Monday, November 2, 2009

Sleep

Last week I was seeing patients with the Consultants, talking to and examining people with everything from muscle aches to malaria. A forty-five-year-old man and his family member appeared at the door. The patient had a blank look on his face and was being led by his younger brother. Our patient was staring, his eyes slowly wandering around the room. He visually fixed on objects, holding his gaze in one spot for 30 seconds, and then moving his eyes. He shuffled slowly and was settled by his brother into a chair.
Djogo, one of the Consultants, took the medical history. The brother did all of the talking. Two weeks ago the illness started with a change in personality. With further questions it became clear that symptoms dated from months earlier, with the patient becoming quieter and passive. When asked questions, it would take him several seconds to reply, if the answer came at all. His responses were only tangentially related to the questions asked. There had been nothing else—no fever, no seizures, no head trauma. Other than his passive staring state, his physical and neurological examinations were normal.
What was this?
The first thing that came to my mind was a chronic meningitis. Most people think of meningitis as an acute illness with high fever, a stiff neck, and quick death. But there are infections of the meninges (coverings of the brain) that are slower, so called chronic meningitides. Tuberculosis or Cryptococcus infection of the meninges can cause this. These infections are treatable but must be diagnosed by spinal tap. Or perhaps this was a brain tumor, likely in the frontal lobe, the seat of personality and motivation. But the patient didn't have other symptoms of a brain tumor like headaches, changes in eye movements, vomiting, or seizures. Maybe it was an unusual type of seizure, but for two or more weeks? That seemed unlikely.
So it was probably a chronic meningitis. As he needed a spinal tap and treatment, I brought him back with me to the hospital. When we arrived, I discussed the case with my fellow physicians. They agreed with my differential diagnosis but added another possibility I had not considered—maladie de sommeil or sleeping sickness.

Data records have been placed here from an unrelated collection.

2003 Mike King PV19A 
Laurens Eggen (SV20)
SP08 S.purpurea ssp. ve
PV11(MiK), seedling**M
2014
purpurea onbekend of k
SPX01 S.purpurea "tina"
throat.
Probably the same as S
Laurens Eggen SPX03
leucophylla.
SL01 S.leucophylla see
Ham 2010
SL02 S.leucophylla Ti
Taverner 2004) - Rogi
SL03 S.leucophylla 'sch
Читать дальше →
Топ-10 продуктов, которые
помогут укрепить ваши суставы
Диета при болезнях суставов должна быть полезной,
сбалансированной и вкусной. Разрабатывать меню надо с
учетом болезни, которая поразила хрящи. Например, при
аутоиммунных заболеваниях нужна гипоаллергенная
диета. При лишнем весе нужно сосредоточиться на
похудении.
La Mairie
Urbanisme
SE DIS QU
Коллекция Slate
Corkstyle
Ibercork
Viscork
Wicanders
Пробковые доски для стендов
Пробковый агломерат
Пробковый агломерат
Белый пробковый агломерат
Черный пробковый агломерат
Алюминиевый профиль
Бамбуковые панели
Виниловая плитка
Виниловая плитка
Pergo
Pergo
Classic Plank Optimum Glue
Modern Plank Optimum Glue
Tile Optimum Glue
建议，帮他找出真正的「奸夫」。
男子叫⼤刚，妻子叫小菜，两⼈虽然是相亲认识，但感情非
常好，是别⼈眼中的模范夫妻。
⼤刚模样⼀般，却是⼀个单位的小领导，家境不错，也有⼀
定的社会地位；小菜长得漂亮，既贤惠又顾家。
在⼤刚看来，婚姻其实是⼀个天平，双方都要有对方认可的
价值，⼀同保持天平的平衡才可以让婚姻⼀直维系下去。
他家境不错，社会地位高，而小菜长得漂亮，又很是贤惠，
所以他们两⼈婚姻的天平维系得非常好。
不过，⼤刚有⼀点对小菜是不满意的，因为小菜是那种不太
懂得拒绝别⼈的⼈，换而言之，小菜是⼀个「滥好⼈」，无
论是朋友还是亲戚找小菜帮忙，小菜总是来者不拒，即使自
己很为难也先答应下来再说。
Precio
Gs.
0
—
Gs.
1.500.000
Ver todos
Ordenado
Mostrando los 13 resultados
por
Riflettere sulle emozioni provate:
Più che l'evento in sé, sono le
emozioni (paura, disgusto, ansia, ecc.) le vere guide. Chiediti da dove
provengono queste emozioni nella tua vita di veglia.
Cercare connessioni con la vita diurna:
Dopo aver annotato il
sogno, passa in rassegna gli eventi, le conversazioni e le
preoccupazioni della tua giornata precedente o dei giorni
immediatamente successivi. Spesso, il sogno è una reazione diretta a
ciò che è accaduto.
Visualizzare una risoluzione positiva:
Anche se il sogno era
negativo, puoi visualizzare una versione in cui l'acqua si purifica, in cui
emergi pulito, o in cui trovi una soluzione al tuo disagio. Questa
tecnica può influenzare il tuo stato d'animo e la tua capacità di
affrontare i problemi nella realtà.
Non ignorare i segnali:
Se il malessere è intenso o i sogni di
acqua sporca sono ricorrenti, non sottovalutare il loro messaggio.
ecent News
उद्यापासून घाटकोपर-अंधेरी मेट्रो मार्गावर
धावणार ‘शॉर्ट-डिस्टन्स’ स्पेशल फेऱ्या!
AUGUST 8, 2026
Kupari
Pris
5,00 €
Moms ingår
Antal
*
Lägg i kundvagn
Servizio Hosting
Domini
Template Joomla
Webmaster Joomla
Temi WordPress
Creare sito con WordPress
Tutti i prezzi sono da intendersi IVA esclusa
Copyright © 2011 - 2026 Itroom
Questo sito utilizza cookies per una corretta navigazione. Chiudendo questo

African sleeping sickness is caused by infection with a parasite, Trypanasoma brucei. Transmission to humans is by the bite of tsetse flies. There are both acute and chronic types, caused by different subspecies. In my patient's case, it was would be Trypanasoma brucei gamiense, found in Central and Western Africa.
For the first two years after the infecting bite, the symptoms are mild. Slowly, behavioral changes appear. People who used to be fastidious become careless about their appearance. Tempers flare unpredictably. Even delusions or hallucinations can develop. Patients begins sleeping more, eventually spending little time awake. Finally, they stop eating.
The diagnosis of central nervous system disease is made by finding the organisms or white blood cells (a sign of infection) in the spinal fluid. Therapy is a real challenge. Older medications that treated the infection were very toxic. Between 1 and 5 percent of patients died from the therapy. Fortunately, a new drug (éflornithine) doesn't have as many associated deaths, but is still toxic and difficult to administer.

My patient with the personality changes had a spinal tap. It was completely normal. This makes both sleeping sickness and chronic meningitis (like tuberculosis) much less likely. The next phase in diagnosis is a scan of the brain (to look for tumor or other changes) and an EEG (to see if this is a seizure variation). Neither of these tests is available here in Lubutu.
After a few days in the hospital, my patient was sent home without diagnosis or treatment. The car carried the two brothers back to Mungele. They walked home, one silently staring at nothing in particular.